《MUMEI》
▽
「ほら、見てよ!これ!」
「あ〜!内藤にそっくり!」
「そっくりじゃなくて本人だよ、もーマジで勘弁してよー」
コンビニに引っ張って来られるなり、この雑誌にも載ってる、これも!これもって未來がムキになって見せてくる。
変なテカテカの服着てヒョロヒョロの裸見せてんのとか、格好つけて知らねーオッサンとトークしてんのとか…、ああ、やっぱり竹山が良い。

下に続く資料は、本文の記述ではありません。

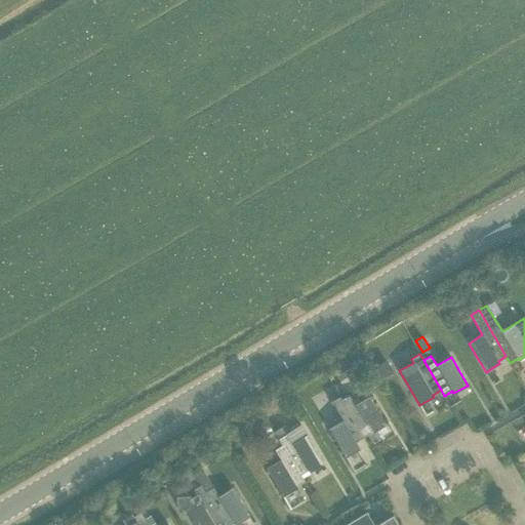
[(375,366),(381,377),(393,372),(387,360),(375,366)]
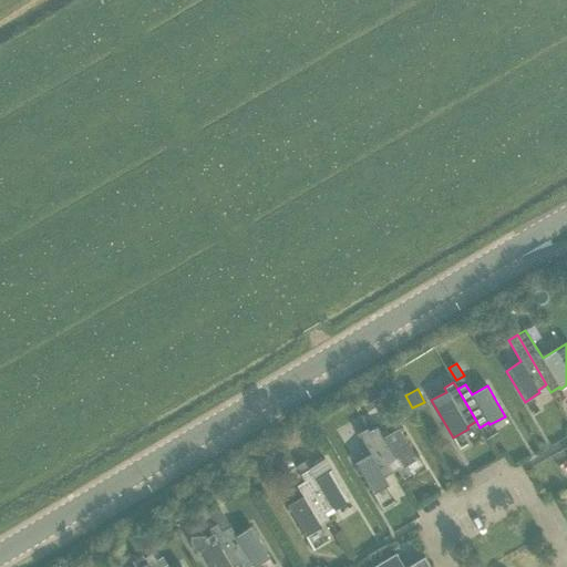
[(378,425),(369,431),(393,472),(402,466),(402,467),(418,459),(399,428),(383,436),(378,425)]
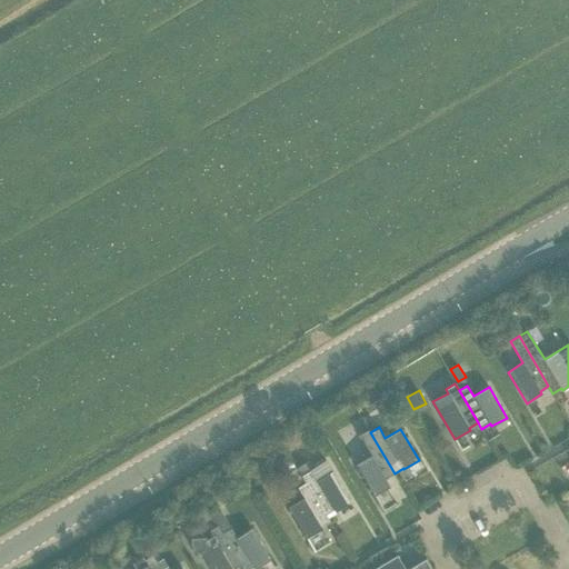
[(390,486),(386,478),(395,473),(370,432),(368,429),(360,435),(371,455),(356,465),(375,496),(390,486)]
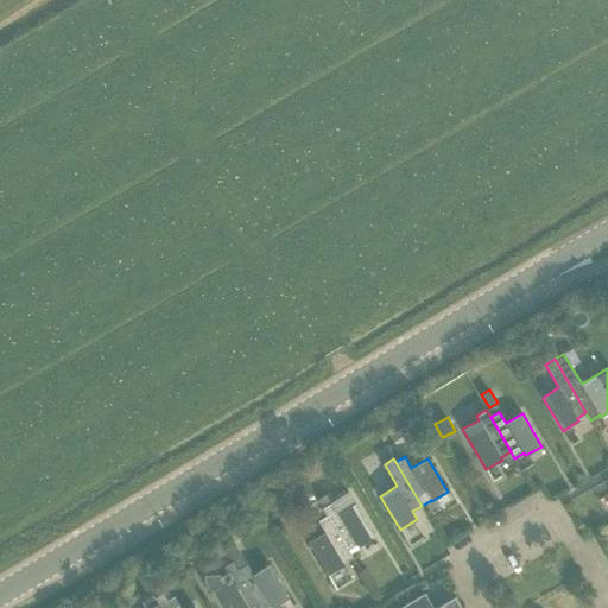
[(333,501),(327,493),(317,499),(322,507),(333,501)]
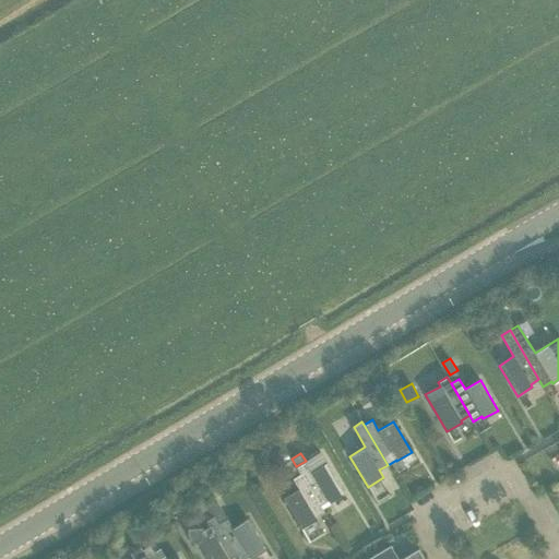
[(286,472),(296,466),(290,458),(281,462),(286,472)]
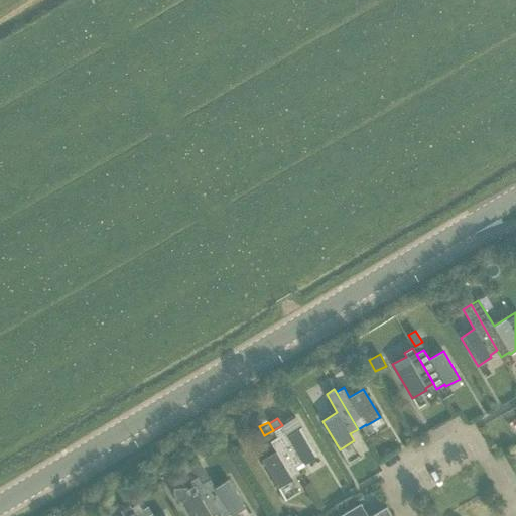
[(273,431),(276,437),(295,467),(302,463),(303,464),(317,456),(301,427),(287,435),(282,426),(273,431)]
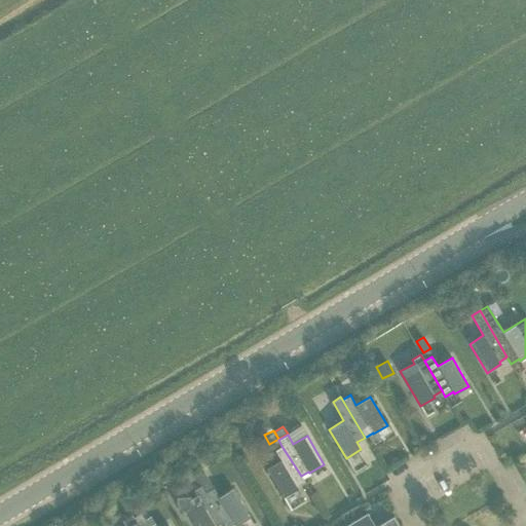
[(305,482),(301,476),(282,446),(275,450),(280,460),(266,468),(284,497),(298,489),(297,487),(305,482)]
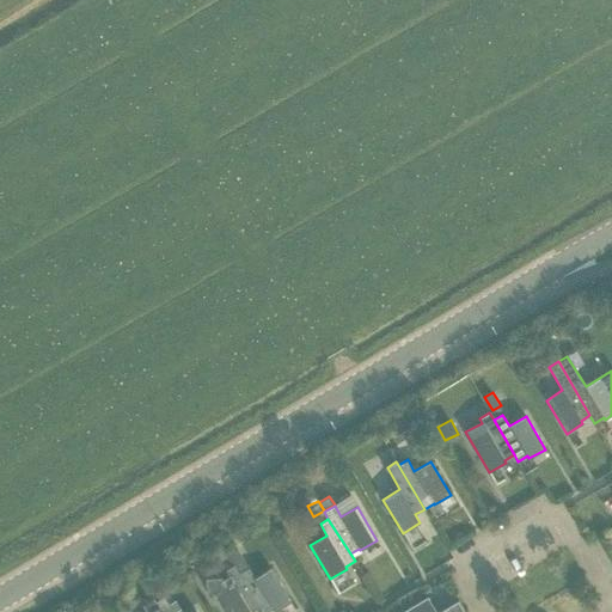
[(237,549),(228,555),(234,565),(257,604),(259,607),(261,611),(268,611),(274,610),(275,611),(291,601),(271,568),(255,579),(237,549)]
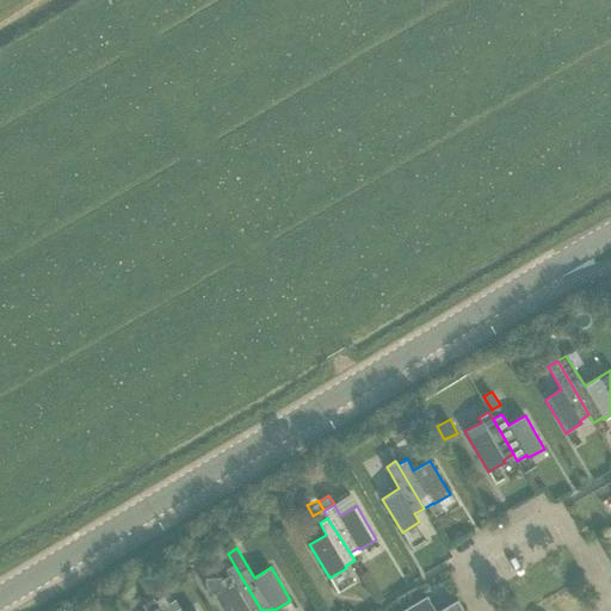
[(226,569),(233,580),(224,585),(220,576),(205,573),(203,580),(210,593),(215,591),(227,610),(247,610),(247,609),(257,603),(234,565),(226,569)]
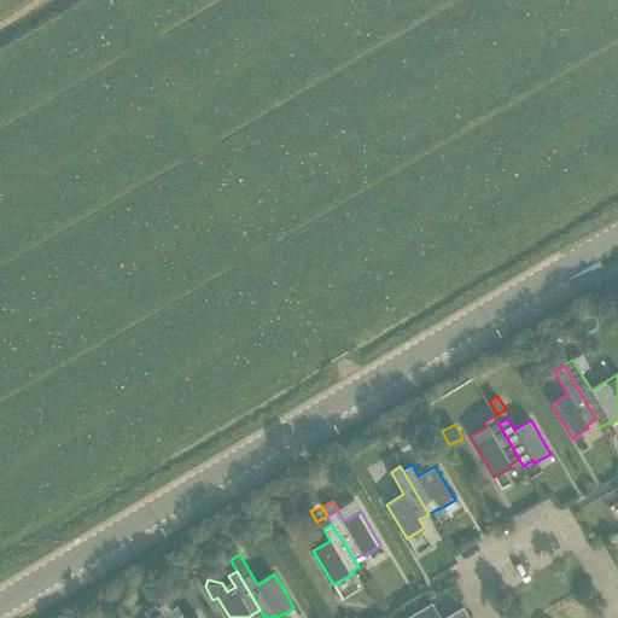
[(141,604),(147,616),(157,610),(151,599),(141,604)]
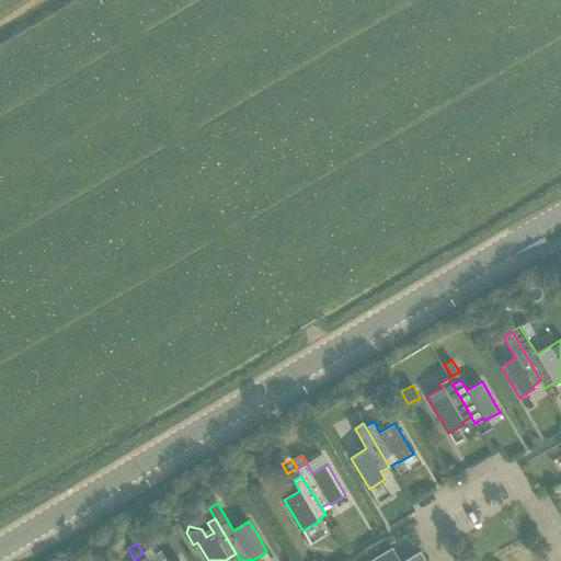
[(142,552),(145,558),(147,560),(180,560),(178,560),(159,560),(151,547),(142,552)]
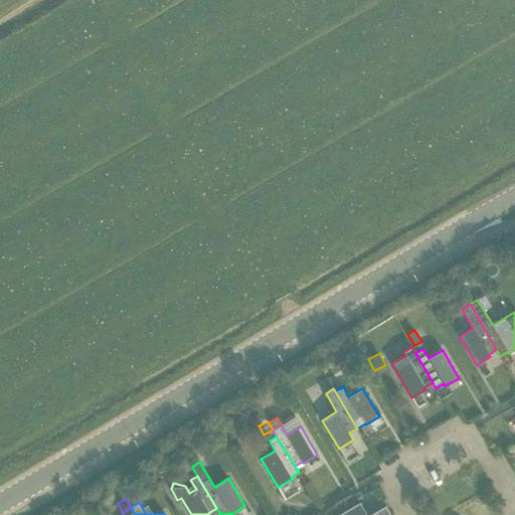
[(389,514),(391,514),(386,506),(371,514),(366,514),(359,503),(339,514),(389,514)]
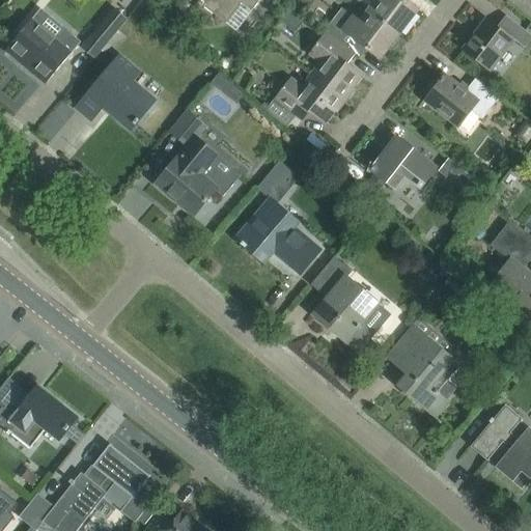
[(279,0),(195,0),(198,2),(197,4),(201,7),(202,5),(222,21),(238,2),(251,11),(259,0),(278,0),(279,0)]
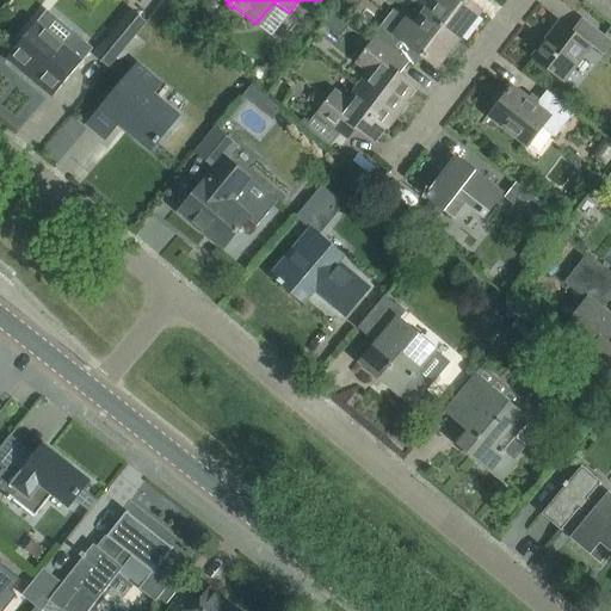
[(481,11),(466,0),(434,0),(425,12),(460,38),(481,11)]
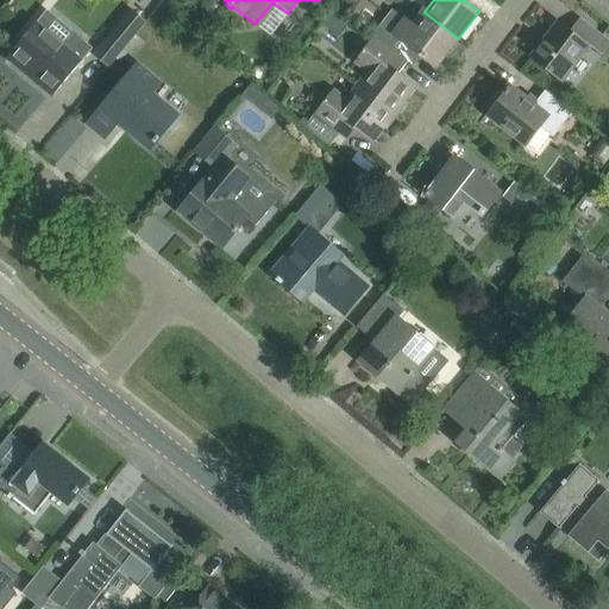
[(108,67),(145,22),(131,10),(93,55),(108,67)]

「だいたいさー同じ大学に来てんの知らないのあんた位だよ」
「だって未來だって話題すら出さなかったじゃん」
「したよ!何度もした!あんたいっつも人の話聞いてないからでしょ!」
そうだっけ?あーでも別にどうでも良いし。
「それより未來、そろそろバイトの時間じゃないの?大丈夫?」
「あ!ヤバい!ちょっと早く頂戴!」
未來はバックからごそごそ携帯を取り出した。
「は?何を」
「何って内藤君のメアドに決まってんじゃん!早く送れ、早く、早く」
私は未來の頭をバシッと雑誌で叩く。
「あー、何でよ〜!」
「何言ってんの!兄貴のファンだからって預かったアドレスなんだよ?これはダメ!ふざけんな!」
「も〜変なとこは真面目なんだから!私スッゴいファンなのに〜!」
嘘つけ、そんなの初耳だって突っ込むと苦笑い一つして未來は慌ててバイトに行ってしまった。
何気なく携帯を見るとお兄ちゃんからメールが来てた。
――豚肉300g買ってこいか…、了解!
速攻返信して私はコンビニを出る。
――私は母さんが再婚してからお兄ちゃんのマンションに一緒に住まわせて貰っている。
新しい父さんが嫌いな訳じゃないんだけど、やっぱり気を遣って生活するのって疲れるから。
お兄ちゃんもおいでって言ってくれたからすっかり甘えている。
「ビールも買っておくか〜!」
大好きなお兄ちゃんとまた一緒に暮らせる日々がなにげに嬉しかったりする。
ちょっと変な彼氏がいるのだけが気にいらないんけどさ…。